Growth on a year-on-year basis was also down by five percent, although in both cases the falls were mainly due to seasonal factors such as the end of Ramadan and Eid celebrations, which coincided with summer holidays. However, tourist business was also lower.

The number of professionals seeking jobs in the UAE was higher, though, both on a Q-o-Q and Y-o-Y basis by three percent and four percent respectively.

“This is the first quarter-on-quarter drop of this magnitude that we have recorded, but the underlying trend is still positive and we see no reason for pessimism,” commented Trefor Murphy, Managing Director for the Middle East and North Africa at Morgan McKinley. “The coincidence of Ramadan and summer has undoubtedly had an unusually strong impact.”

The agency expects that the recruitment market will see a modest growth rate in Q4, but an acceleration in 2016, which will, however, depend on the price of oil.

“Low prices continue to affect recruitment in the oil and gas and related sectors, in all areas except downstream, with many companies imposing hiring freezes and in some cases redundancies in the engineering, procurement and contracting (EPC) area,” the report points out.

Morgan Mckinley feels oil prices will need to go up by at least $10 a barrel to make new drilling and exploration projects viable.

Besides oil and gas, “the construction sector is still firing ahead” despite the slowdown in the property sector. Also, sales and marketing people are in demand in virtually all sectors, including FMCG, pharmaceutical, medical devices and property.

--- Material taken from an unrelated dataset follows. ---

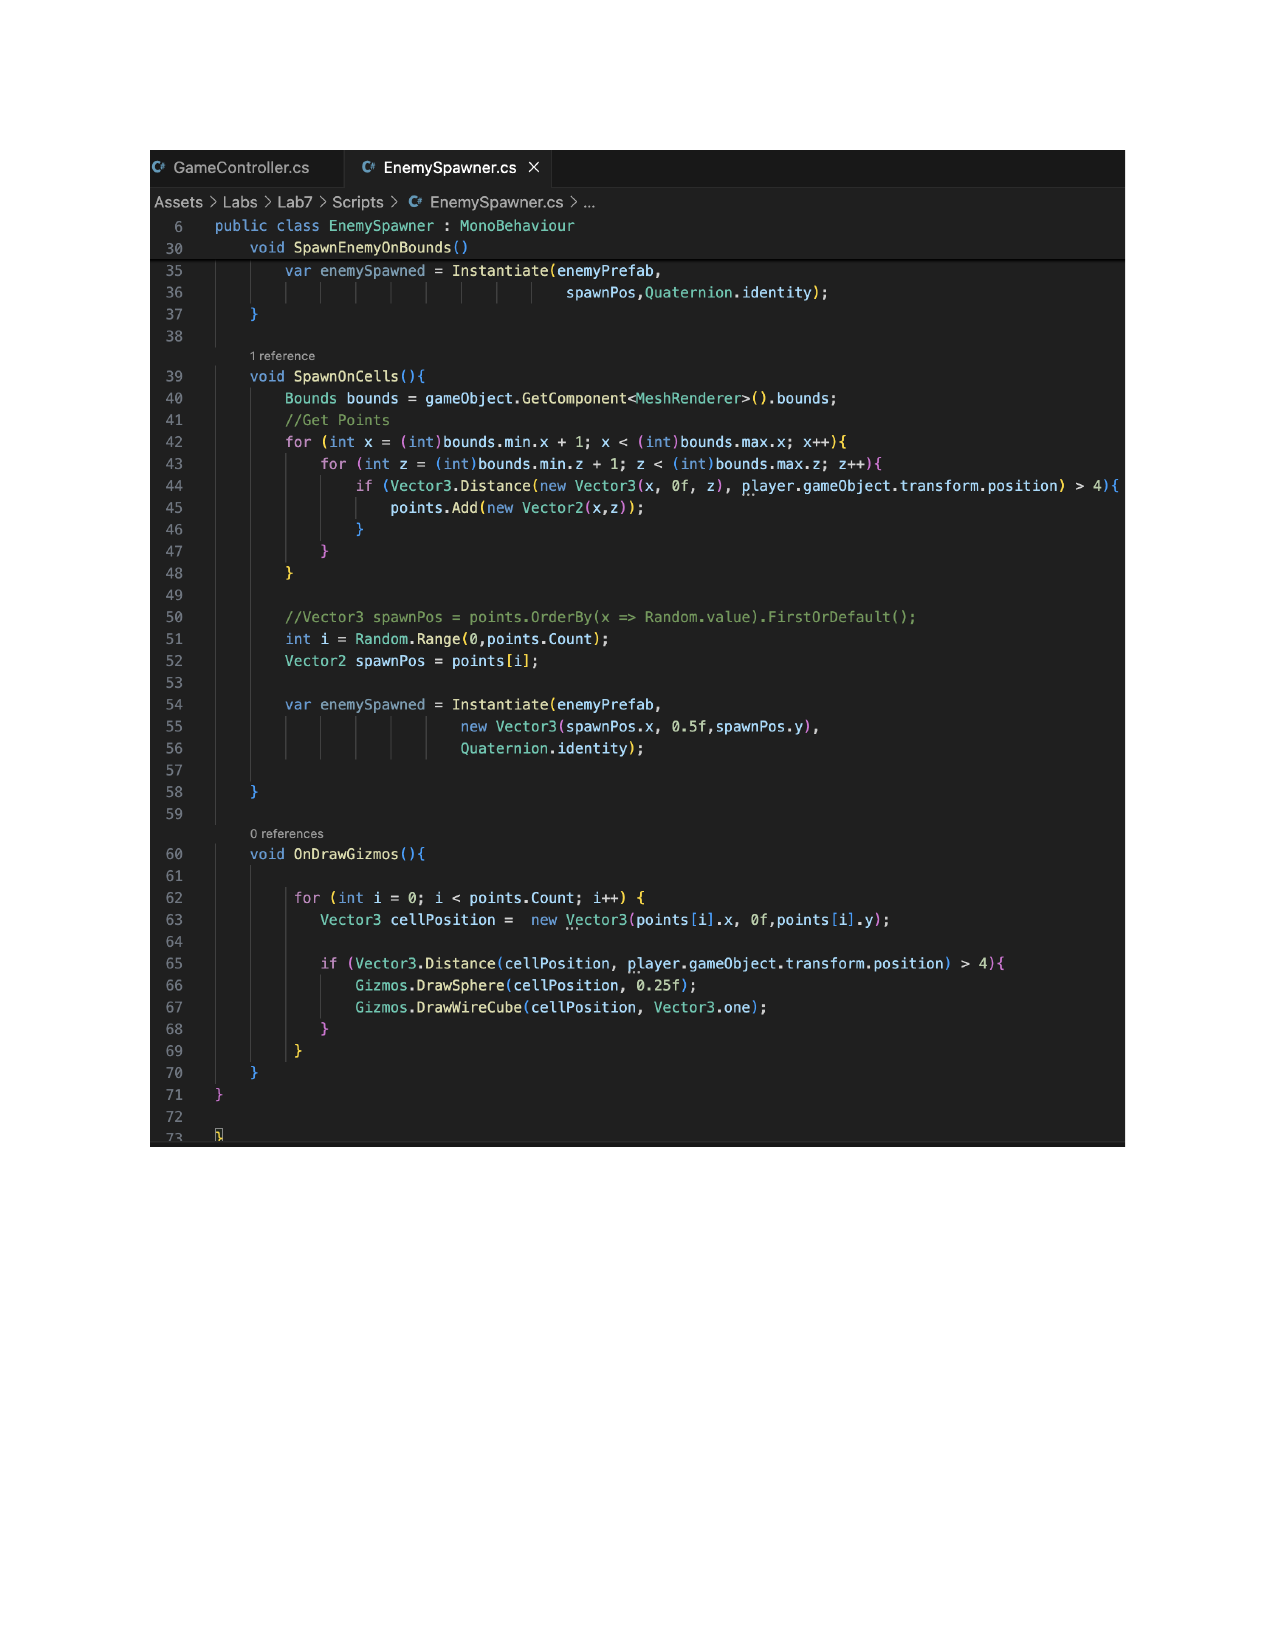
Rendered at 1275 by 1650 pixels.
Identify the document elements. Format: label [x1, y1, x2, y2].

picture [150, 150, 1125, 1147]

“The banking sector has also had a good quarter, up by two to three percent on the previous quarter,” said Murphy. “Recruitment growth in engineering has been somewhat flatter.”

Overall, the expectation is that the market will bounce back for the rest of the year and into 2016. “Things were already picking up at the end of September… There is every reason to believe that employers will make up for the slow rate of hiring in the third quarter. That said, there is still a surfeit of oil on the market and much depends on where the price of oil goes next,” Murphy concluded.